§ EXERCISE DIRECTIONS: Where the word "home" occurs in a line of the data, return the whole line.
───── EXTRACTED RECORDS
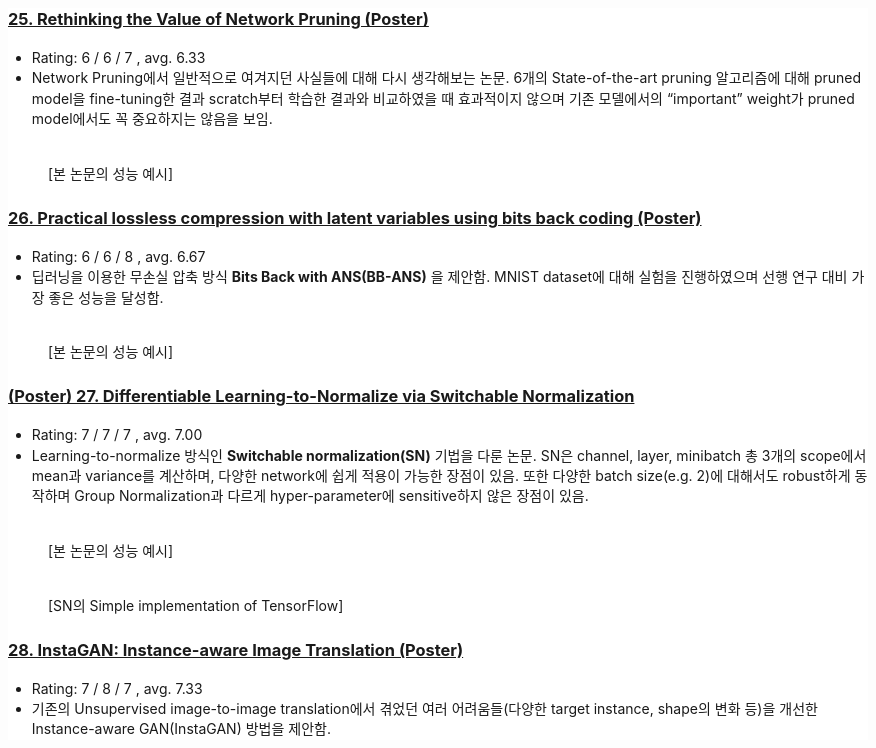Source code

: ###  <a href="https://openreview.net/pdf?id=rJlnB3C5Ym" target="_blank"><b> 25.	Rethinking the Value of Network Pruning (Poster)  </b></a>  
- Rating: 6 / 6 / 7 , avg. 6.33
- Network Pruning에서 일반적으로 여겨지던 사실들에 대해 다시 생각해보는 논문. 6개의 State-of-the-art pruning 알고리즘에 대해 pruned model을 fine-tuning한 결과 scratch부터 학습한 결과와 비교하였을 때 효과적이지 않으며 기존 모델에서의 “important” weight가 pruned model에서도 꼭 중요하지는 않음을 보임. 

<figure>
	<img src="{{ '/assets/img/iclr_2019/25_1.PNG' | prepend: site.baseurl }}" alt=""> 
	<figcaption> [본 논문의 성능 예시] </figcaption>
</figure> 

###  <a href="https://openreview.net/pdf?id=ryE98iR5tm" target="_blank"><b> 26.	Practical lossless compression with latent variables using bits back coding (Poster)  </b></a>  
- Rating: 6 / 6 / 8 , avg. 6.67
- 딥러닝을 이용한 무손실 압축 방식 **Bits Back with ANS(BB-ANS)** 을 제안함. MNIST dataset에 대해 실험을 진행하였으며 선행 연구 대비 가장 좋은 성능을 달성함. 

<figure>
	<img src="{{ '/assets/img/iclr_2019/26_1.PNG' | prepend: site.baseurl }}" alt=""> 
	<figcaption> [본 논문의 성능 예시] </figcaption>
</figure> 

###  <a href="https://openreview.net/pdf?id=ryggIs0cYQ" target="_blank"><b>  (Poster) 27. Differentiable Learning-to-Normalize via Switchable Normalization </b></a>  
- Rating: 7 / 7 / 7 , avg. 7.00
- Learning-to-normalize 방식인 **Switchable normalization(SN)** 기법을 다룬 논문. SN은 channel, layer, minibatch 총 3개의 scope에서 mean과 variance를 계산하며, 다양한 network에 쉽게 적용이 가능한 장점이 있음. 또한 다양한 batch size(e.g. 2)에 대해서도 robust하게 동작하며 Group Normalization과 다르게 hyper-parameter에 sensitive하지 않은 장점이 있음. 

<figure>
	<img src="{{ '/assets/img/iclr_2019/27_1.PNG' | prepend: site.baseurl }}" alt=""> 
	<figcaption> [본 논문의 성능 예시] </figcaption>
</figure> 

<figure>
	<img src="{{ '/assets/img/iclr_2019/27_2.PNG' | prepend: site.baseurl }}" alt=""> 
	<figcaption> [SN의 Simple implementation of TensorFlow] </figcaption>
</figure> 

###  <a href="https://openreview.net/pdf?id=ryxwJhC9YX" target="_blank"><b> 28.	InstaGAN: Instance-aware Image Translation (Poster)  </b></a>  
- Rating: 7 / 8 / 7 , avg. 7.33
- 기존의 Unsupervised image-to-image translation에서 겪었던 여러 어려움들(다양한 target instance, shape의 변화 등)을 개선한 Instance-aware GAN(InstaGAN) 방법을 제안함. 
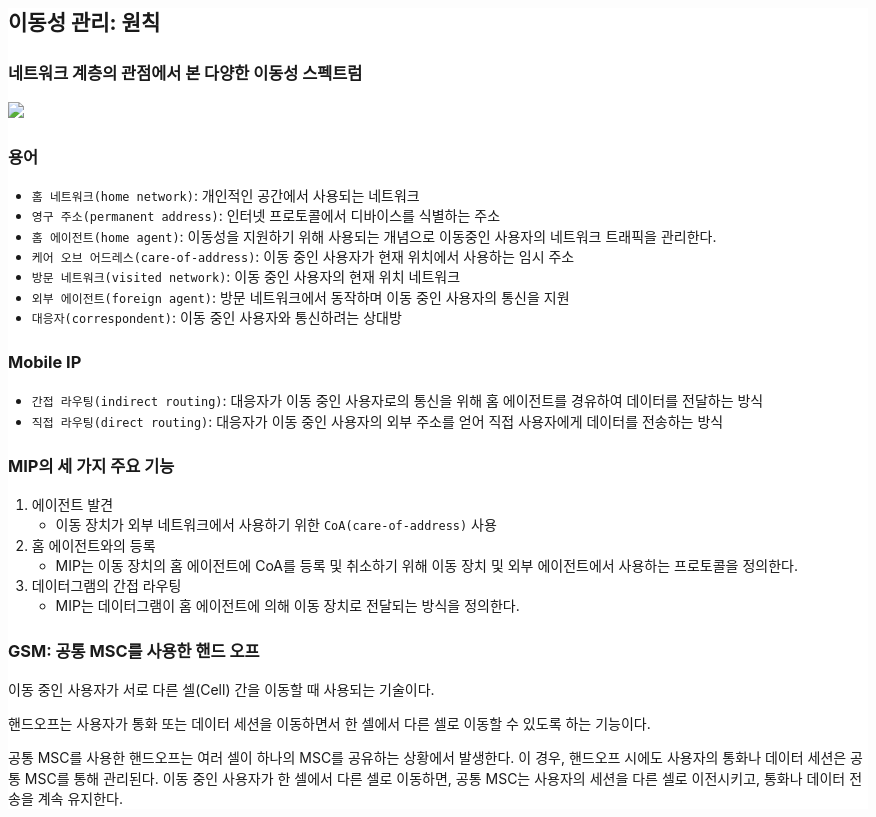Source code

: ## 이동성 관리: 원칙

### 네트워크 계층의 관점에서 본 다양한 이동성 스펙트럼

<img src = "https://velog.velcdn.com/images/dongchyeon/post/4aef9549-d6f0-4723-b37a-795dfaf52f0f/image.png" width="100%">

### 용어

* `홈 네트워크(home network)`: 개인적인 공간에서 사용되는 네트워크
* `영구 주소(permanent address)`: 인터넷 프로토콜에서 디바이스를 식별하는 주소
* `홈 에이전트(home agent)`: 이동성을 지원하기 위해 사용되는 개념으로 이동중인 사용자의 네트워크 트래픽을 관리한다.
* `케어 오브 어드레스(care-of-address)`: 이동 중인 사용자가 현재 위치에서 사용하는 임시 주소
* `방문 네트워크(visited network)`: 이동 중인 사용자의 현재 위치 네트워크
* `외부 에이전트(foreign agent)`: 방문 네트워크에서 동작하며 이동 중인 사용자의 통신을 지원
* `대응자(correspondent)`: 이동 중인 사용자와 통신하려는 상대방

### Mobile IP

* `간접 라우팅(indirect routing)`: 대응자가 이동 중인 사용자로의 통신을 위해 홈 에이전트를 경유하여 데이터를 전달하는 방식
* `직접 라우팅(direct routing)`: 대응자가 이동 중인 사용자의 외부 주소를 얻어 직접 사용자에게 데이터를 전송하는 방식

### MIP의 세 가지 주요 기능

1. 에이전트 발견
    - 이동 장치가 외부 네트워크에서 사용하기 위한 `CoA(care-of-address)` 사용
2. 홈 에이전트와의 등록
    - MIP는 이동 장치의 홈 에이전트에 CoA를 등록 및 취소하기 위해 이동 장치 및 외부 에이전트에서 사용하는 프로토콜을 정의한다.
3. 데이터그램의 간접 라우팅
    - MIP는 데이터그램이 홈 에이전트에 의해 이동 장치로 전달되는 방식을 정의한다.
    
### GSM: 공통 MSC를 사용한 핸드 오프

이동 중인 사용자가 서로 다른 셀(Cell) 간을 이동할 때 사용되는 기술이다.

핸드오프는 사용자가 통화 또는 데이터 세션을 이동하면서 한 셀에서 다른 셀로 이동할 수 있도록 하는 기능이다.

공통 MSC를 사용한 핸드오프는 여러 셀이 하나의 MSC를 공유하는 상황에서 발생한다. 이 경우, 핸드오프 시에도 사용자의 통화나 데이터 세션은 공통 MSC를 통해 관리된다. 이동 중인 사용자가 한 셀에서 다른 셀로 이동하면, 공통 MSC는 사용자의 세션을 다른 셀로 이전시키고, 통화나 데이터 전송을 계속 유지한다.
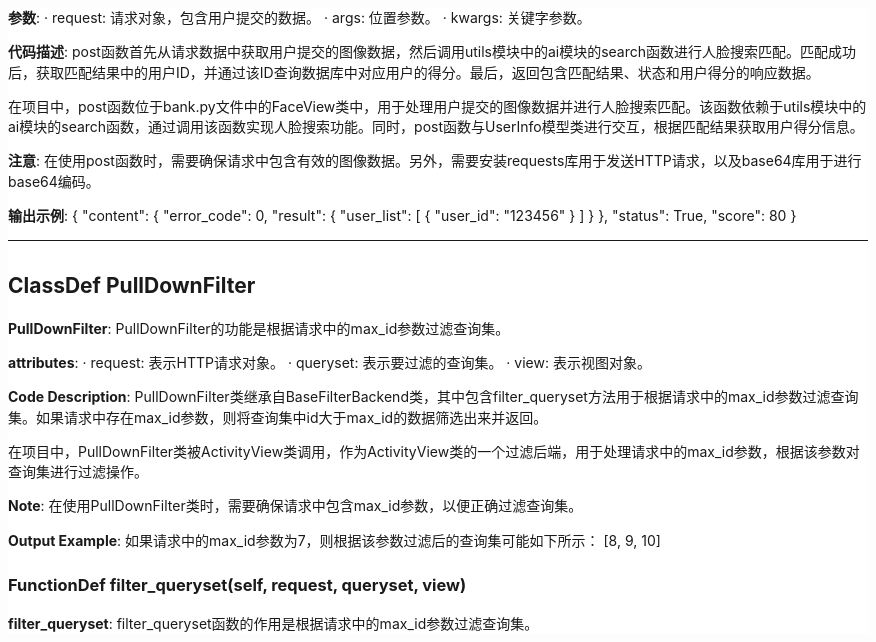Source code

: **参数**:
· request: 请求对象，包含用户提交的数据。
· args: 位置参数。
· kwargs: 关键字参数。

**代码描述**:
post函数首先从请求数据中获取用户提交的图像数据，然后调用utils模块中的ai模块的search函数进行人脸搜索匹配。匹配成功后，获取匹配结果中的用户ID，并通过该ID查询数据库中对应用户的得分。最后，返回包含匹配结果、状态和用户得分的响应数据。

在项目中，post函数位于bank.py文件中的FaceView类中，用于处理用户提交的图像数据并进行人脸搜索匹配。该函数依赖于utils模块中的ai模块的search函数，通过调用该函数实现人脸搜索功能。同时，post函数与UserInfo模型类进行交互，根据匹配结果获取用户得分信息。

**注意**: 在使用post函数时，需要确保请求中包含有效的图像数据。另外，需要安装requests库用于发送HTTP请求，以及base64库用于进行base64编码。

**输出示例**:
{
    "content": {
        "error_code": 0,
        "result": {
            "user_list": [
                {
                    "user_id": "123456"
                }
            ]
        }
    },
    "status": True,
    "score": 80
}
***
## ClassDef PullDownFilter
**PullDownFilter**: PullDownFilter的功能是根据请求中的max_id参数过滤查询集。

**attributes**:
· request: 表示HTTP请求对象。
· queryset: 表示要过滤的查询集。
· view: 表示视图对象。

**Code Description**:
PullDownFilter类继承自BaseFilterBackend类，其中包含filter_queryset方法用于根据请求中的max_id参数过滤查询集。如果请求中存在max_id参数，则将查询集中id大于max_id的数据筛选出来并返回。

在项目中，PullDownFilter类被ActivityView类调用，作为ActivityView类的一个过滤后端，用于处理请求中的max_id参数，根据该参数对查询集进行过滤操作。

**Note**: 
在使用PullDownFilter类时，需要确保请求中包含max_id参数，以便正确过滤查询集。

**Output Example**:
如果请求中的max_id参数为7，则根据该参数过滤后的查询集可能如下所示：
[8, 9, 10]
### FunctionDef filter_queryset(self, request, queryset, view)
**filter_queryset**: filter_queryset函数的作用是根据请求中的max_id参数过滤查询集。
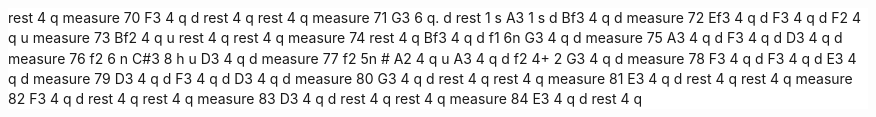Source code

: rest   4        q
measure 70
F3     4        q     d
rest   4        q
rest   4        q
measure 71
G3     6        q.    d
rest   1        s
A3     1        s     d
Bf3    4        q     d
measure 72
Ef3    4        q     d
F3     4        q     d
F2     4        q     u
measure 73
Bf2    4        q     u
rest   4        q
rest   4        q
measure 74
rest   4        q
Bf3    4        q     d
f1              6n
G3     4        q     d
measure 75
A3     4        q     d
F3     4        q     d
D3     4        q     d
measure 76
f2              6 n
C#3    8        h     u
D3     4        q     d
measure 77
f2              5n #
A2     4        q     u
A3     4        q     d
f2              4+ 2
G3     4        q     d
measure 78
F3     4        q     d
F3     4        q     d
E3     4        q     d
measure 79
D3     4        q     d
F3     4        q     d
D3     4        q     d
measure 80
G3     4        q     d
rest   4        q
rest   4        q
measure 81
E3     4        q     d
rest   4        q
rest   4        q
measure 82
F3     4        q     d
rest   4        q
rest   4        q
measure 83
D3     4        q     d
rest   4        q
rest   4        q
measure 84
E3     4        q     d
rest   4        q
──────────
§ RESULT OF THE EXERCISE:
* `홈 네트워크(home network)`: 개인적인 공간에서 사용되는 네트워크
* `홈 에이전트(home agent)`: 이동성을 지원하기 위해 사용되는 개념으로 이동중인 사용자의 네트워크 트래픽을 관리한다.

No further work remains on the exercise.